*TASK OBJECTIVE*: Pull out every line of text from the records below, word for word, and leave the pictures out of your answer.

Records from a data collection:
^^^^^^^^

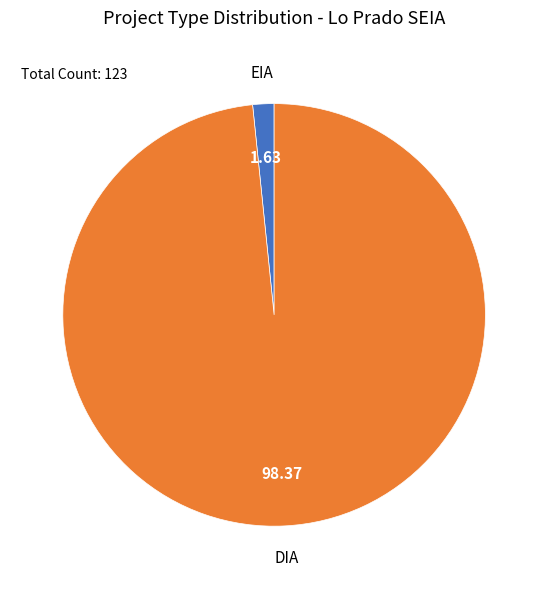

Does any single category account for the majority?

Yes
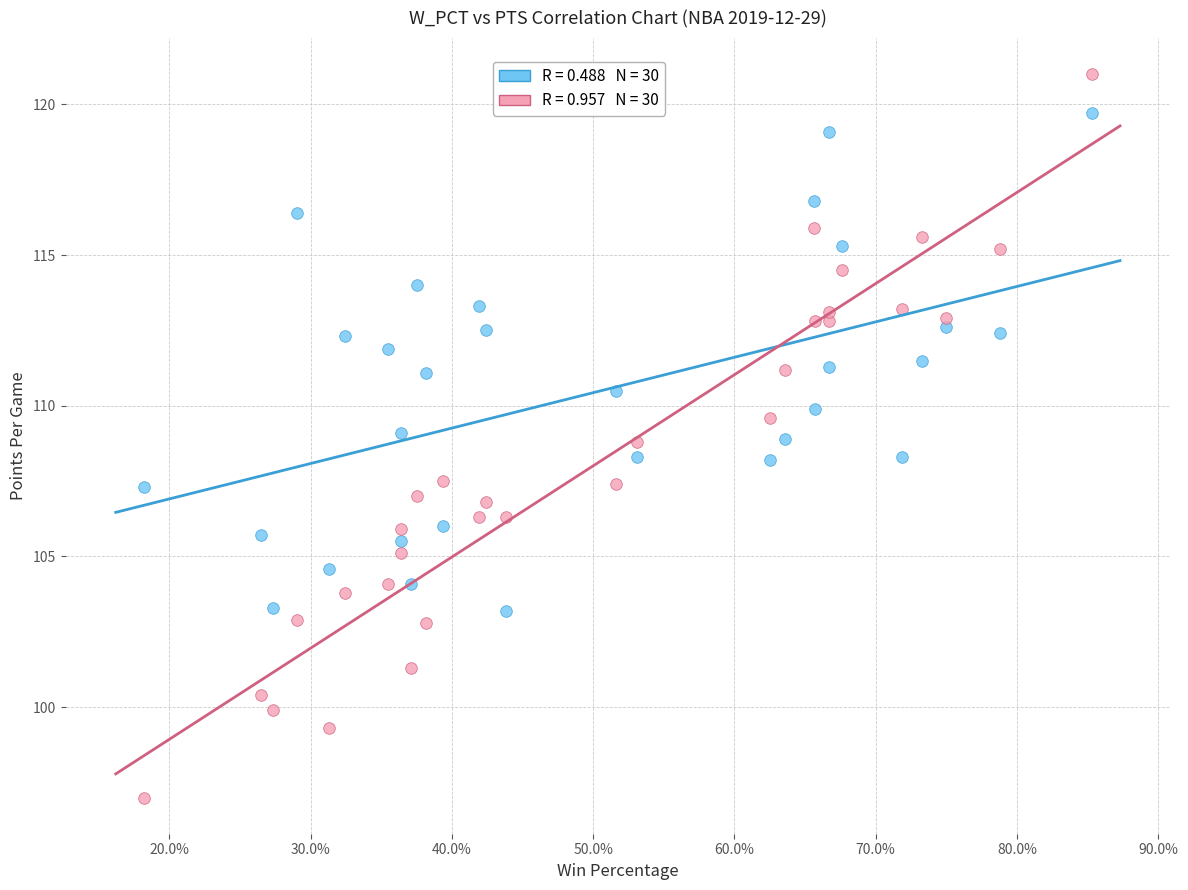

Across all data points, what is the range of X values (max minus min)?

0.7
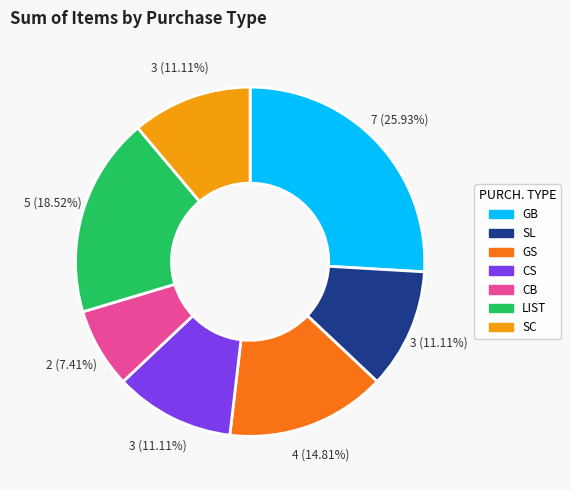

How many segments does this pie chart have?

7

^^^^^^^^

*SOLUTION*:
Does any single category account for the majority?

Yes

Across all data points, what is the range of X values (max minus min)?

0.7

How many segments does this pie chart have?

7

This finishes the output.